:: Task prompt ::
The entries below contain a stretch that opens with the line containing "(beides gemeinsam nennen" and closes with the line containing "und der damit verbundenen Verarbeitung"; set down that stretch exactly, both ends included, and nothing else.
:::
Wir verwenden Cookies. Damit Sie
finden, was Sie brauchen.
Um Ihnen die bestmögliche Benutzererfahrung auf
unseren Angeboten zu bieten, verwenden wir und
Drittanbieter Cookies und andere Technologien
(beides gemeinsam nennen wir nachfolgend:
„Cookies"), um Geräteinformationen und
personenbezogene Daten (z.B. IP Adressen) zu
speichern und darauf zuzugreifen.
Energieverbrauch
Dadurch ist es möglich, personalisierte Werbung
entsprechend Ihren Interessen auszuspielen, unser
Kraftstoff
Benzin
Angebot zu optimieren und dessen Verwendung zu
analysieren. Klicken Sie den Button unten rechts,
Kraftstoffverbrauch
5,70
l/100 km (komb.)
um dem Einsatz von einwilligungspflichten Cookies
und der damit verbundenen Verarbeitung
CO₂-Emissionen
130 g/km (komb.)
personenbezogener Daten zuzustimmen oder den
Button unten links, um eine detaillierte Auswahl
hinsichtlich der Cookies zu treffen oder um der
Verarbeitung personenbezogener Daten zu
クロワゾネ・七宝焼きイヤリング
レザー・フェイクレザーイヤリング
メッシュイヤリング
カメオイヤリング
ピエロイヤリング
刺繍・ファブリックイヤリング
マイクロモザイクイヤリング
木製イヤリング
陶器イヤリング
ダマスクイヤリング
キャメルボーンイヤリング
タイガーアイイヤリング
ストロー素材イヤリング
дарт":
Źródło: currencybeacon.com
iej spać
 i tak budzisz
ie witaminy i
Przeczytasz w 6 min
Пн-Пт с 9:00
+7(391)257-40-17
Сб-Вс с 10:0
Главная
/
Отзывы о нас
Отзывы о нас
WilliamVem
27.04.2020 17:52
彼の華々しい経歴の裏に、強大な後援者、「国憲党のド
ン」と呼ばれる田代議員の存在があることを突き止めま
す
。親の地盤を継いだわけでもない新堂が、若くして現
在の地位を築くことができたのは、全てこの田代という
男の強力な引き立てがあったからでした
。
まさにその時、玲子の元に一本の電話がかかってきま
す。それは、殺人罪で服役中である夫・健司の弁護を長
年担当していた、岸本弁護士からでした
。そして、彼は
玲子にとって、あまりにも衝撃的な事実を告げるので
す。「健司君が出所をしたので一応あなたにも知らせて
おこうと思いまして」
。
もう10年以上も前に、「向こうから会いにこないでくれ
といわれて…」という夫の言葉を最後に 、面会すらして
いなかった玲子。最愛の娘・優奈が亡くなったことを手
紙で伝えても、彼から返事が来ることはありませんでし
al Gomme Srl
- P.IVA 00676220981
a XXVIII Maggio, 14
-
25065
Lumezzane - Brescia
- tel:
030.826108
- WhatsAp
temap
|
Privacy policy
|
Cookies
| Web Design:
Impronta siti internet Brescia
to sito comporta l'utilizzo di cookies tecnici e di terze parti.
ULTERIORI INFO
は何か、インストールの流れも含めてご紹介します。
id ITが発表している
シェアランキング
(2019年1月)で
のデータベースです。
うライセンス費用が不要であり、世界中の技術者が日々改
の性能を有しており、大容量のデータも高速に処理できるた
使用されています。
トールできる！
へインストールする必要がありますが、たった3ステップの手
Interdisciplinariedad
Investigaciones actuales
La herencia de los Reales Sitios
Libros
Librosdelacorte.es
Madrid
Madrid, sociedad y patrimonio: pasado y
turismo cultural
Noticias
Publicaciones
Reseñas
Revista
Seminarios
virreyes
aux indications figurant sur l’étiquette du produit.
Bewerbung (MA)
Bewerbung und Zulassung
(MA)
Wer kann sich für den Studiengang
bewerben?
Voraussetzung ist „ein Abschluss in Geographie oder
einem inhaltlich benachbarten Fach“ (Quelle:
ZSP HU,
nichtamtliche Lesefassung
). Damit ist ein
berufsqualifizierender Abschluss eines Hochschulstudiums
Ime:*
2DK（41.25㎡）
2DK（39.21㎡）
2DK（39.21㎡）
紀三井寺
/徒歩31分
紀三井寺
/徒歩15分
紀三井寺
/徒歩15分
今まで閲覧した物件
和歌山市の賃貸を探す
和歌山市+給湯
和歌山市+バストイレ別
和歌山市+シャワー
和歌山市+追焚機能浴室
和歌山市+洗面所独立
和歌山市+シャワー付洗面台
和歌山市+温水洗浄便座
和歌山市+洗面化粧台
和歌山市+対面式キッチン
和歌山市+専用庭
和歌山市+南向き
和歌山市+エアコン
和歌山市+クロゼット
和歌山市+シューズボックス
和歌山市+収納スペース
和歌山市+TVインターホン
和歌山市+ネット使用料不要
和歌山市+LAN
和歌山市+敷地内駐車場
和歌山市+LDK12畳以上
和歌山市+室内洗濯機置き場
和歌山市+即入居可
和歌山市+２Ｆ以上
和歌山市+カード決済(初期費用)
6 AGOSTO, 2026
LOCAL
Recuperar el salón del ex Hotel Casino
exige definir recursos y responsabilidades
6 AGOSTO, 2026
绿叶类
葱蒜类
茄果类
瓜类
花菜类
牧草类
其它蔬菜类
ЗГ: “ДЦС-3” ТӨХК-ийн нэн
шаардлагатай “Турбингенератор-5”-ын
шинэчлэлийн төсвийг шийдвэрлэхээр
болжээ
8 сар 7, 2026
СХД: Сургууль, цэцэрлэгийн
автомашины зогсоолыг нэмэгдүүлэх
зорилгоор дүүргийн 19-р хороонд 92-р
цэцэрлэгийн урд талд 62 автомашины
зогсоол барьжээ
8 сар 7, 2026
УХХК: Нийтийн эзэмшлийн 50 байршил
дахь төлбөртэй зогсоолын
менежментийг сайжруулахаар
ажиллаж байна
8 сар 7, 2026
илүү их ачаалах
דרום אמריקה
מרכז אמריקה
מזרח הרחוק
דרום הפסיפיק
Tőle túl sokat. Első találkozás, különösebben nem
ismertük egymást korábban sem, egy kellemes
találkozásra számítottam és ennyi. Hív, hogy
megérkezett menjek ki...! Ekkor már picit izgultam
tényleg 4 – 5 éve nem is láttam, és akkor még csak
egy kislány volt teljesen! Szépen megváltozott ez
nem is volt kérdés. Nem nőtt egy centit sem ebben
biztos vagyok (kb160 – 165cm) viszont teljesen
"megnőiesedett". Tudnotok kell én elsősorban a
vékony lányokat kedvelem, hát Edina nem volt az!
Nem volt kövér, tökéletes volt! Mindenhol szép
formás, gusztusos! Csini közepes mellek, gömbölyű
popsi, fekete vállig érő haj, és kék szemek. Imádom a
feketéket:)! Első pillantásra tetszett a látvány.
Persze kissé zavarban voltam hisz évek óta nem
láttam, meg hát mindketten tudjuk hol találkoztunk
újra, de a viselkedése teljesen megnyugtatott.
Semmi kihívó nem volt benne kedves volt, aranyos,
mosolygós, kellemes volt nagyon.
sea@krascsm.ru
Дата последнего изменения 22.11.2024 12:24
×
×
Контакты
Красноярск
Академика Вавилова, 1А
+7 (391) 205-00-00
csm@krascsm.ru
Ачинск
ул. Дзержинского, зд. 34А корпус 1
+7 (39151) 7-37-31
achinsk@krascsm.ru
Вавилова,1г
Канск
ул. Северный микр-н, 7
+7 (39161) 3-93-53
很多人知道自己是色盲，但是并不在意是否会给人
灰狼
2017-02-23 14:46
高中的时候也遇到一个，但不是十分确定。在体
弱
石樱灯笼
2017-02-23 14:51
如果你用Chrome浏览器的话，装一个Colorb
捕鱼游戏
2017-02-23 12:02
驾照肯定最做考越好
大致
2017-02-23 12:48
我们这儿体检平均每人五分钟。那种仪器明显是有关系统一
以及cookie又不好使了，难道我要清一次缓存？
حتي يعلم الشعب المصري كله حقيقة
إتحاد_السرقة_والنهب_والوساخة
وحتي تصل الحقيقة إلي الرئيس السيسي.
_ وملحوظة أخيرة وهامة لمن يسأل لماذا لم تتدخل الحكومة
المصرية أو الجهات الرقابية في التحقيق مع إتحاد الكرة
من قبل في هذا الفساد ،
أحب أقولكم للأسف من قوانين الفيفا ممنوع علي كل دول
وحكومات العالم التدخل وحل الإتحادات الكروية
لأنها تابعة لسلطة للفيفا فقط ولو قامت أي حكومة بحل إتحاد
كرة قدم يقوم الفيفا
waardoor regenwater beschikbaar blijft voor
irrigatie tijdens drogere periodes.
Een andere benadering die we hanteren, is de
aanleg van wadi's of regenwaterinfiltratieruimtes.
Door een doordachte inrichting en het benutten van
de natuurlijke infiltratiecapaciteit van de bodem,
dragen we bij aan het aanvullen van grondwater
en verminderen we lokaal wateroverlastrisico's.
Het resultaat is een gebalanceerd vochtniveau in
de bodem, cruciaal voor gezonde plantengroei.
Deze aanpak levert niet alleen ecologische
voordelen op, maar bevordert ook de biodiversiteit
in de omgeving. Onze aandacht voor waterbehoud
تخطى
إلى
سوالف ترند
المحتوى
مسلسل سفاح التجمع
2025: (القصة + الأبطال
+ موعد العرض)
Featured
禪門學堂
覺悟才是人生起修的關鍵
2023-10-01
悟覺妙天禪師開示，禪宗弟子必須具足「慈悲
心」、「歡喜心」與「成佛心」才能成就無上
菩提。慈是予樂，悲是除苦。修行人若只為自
:::
:: Task response ::
(beides gemeinsam nennen wir nachfolgend:
„Cookies"), um Geräteinformationen und
personenbezogene Daten (z.B. IP Adressen) zu
speichern und darauf zuzugreifen.
Energieverbrauch
Dadurch ist es möglich, personalisierte Werbung
entsprechend Ihren Interessen auszuspielen, unser
Kraftstoff
Benzin
Angebot zu optimieren und dessen Verwendung zu
analysieren. Klicken Sie den Button unten rechts,
Kraftstoffverbrauch
5,70
l/100 km (komb.)
um dem Einsatz von einwilligungspflichten Cookies
und der damit verbundenen Verarbeitung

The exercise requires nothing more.